My home island, whilst not unique is probably quite unusual geographically, containing within its shores a minimum of four separate social and historical realms, themselves each a conglomerate of ever decreasing groups of tribes, clans, townships, villages, families, and agricultural enclaves. In such a culturally diverse environment it is ungently necessary to have the capacity to easily withdraw into privacy or suffer the dilution of individual desires, aspirations and considerations.
The concept of social distancing is not new to any native islander. The ability to keep fellow inhabitants at arm’s length is a fundamental defense against societal merging, intellectual and productive cloning. The ability to walk in a crowd but still travel in your own direction is a skill learned through experience and common purpose.

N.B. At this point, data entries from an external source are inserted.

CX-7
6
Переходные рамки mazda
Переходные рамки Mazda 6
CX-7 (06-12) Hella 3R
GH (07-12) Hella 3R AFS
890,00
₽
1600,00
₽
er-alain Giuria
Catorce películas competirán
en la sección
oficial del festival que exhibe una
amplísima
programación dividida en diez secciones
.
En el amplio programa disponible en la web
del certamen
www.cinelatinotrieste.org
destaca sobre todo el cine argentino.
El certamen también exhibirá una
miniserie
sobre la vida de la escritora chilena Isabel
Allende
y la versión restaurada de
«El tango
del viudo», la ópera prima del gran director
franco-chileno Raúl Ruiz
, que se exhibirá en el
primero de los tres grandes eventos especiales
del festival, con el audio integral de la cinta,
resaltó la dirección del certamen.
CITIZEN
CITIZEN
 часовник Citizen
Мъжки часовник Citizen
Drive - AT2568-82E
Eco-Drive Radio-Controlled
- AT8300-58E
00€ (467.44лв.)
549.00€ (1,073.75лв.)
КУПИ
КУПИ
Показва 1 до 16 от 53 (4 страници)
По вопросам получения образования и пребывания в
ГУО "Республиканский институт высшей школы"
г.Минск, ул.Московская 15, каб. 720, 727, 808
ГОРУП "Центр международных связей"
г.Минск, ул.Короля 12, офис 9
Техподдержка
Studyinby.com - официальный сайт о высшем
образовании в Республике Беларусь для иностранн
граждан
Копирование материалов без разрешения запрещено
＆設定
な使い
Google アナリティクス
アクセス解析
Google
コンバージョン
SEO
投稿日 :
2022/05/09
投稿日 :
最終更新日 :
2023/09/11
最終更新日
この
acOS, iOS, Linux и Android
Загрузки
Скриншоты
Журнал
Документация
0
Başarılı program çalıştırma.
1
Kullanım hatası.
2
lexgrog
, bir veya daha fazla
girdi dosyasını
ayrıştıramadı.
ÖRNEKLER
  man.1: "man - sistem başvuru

Simple observation of nature will provide myriad examples to validate this supposition.
I have found to my great relief that one island is very much like any other, whilst size, population and density may vary the basics principles of successful and beneficial interaction do not.
Openness is very much a subject of perspective, what may seem open to an islander is quite often effete or even cold and unfriendly to the more cosmopolitan mainlander. This incongruity is most noticeable in matters of purpose, when on a mission islanders tend to be single minded, unlikely to deviate from their chosen path, the fisherman hauling in the loaded nets if you were. Other islanders accept of this ‘apparent rudeness’ simply as prioritization, whilst mainlanders, particularly occasional visitors, tend to overlook the obvious truth that life is not a permanent twenty-four-hour social event.

Islanders in general tend to be observant, noticing happenstances easily but not feeling the need to always comment of react. Yes the islander has time to ‘smell the roses’, but that process is a culmination of months if not years of arduous work, planting, pruning, watering, and fertilizing, watching and assisting at each phase of that scents wonderous production. Island time has an entirely different concept, odor, feel to cosmopolitan time.
In my short lifetime I have witnessed many an attempt to propel the islander from isolationist stance to continental consideration, all have momentarily succeeded only to slip once more into the great thee and me divide. Much as federalization grates upon the state, county, district mindset, so continentalism mars the islander’s sense of inalienable righteousness. A breed apart, separated by violent act of nature, the islander beats their own path and drum individually and in concert with fellow castaways. Willingly marooned, happily localized, having no particularly vital perspective beyond the shores that eternally protect and segregate. Yes, islanders will participate vocally, oft loudly and belligerently, but ever the vision is turned inward. Change yourself distant majority, but only towards my reflection, for am I not the ideal you ever did seek across land, ocean and sea?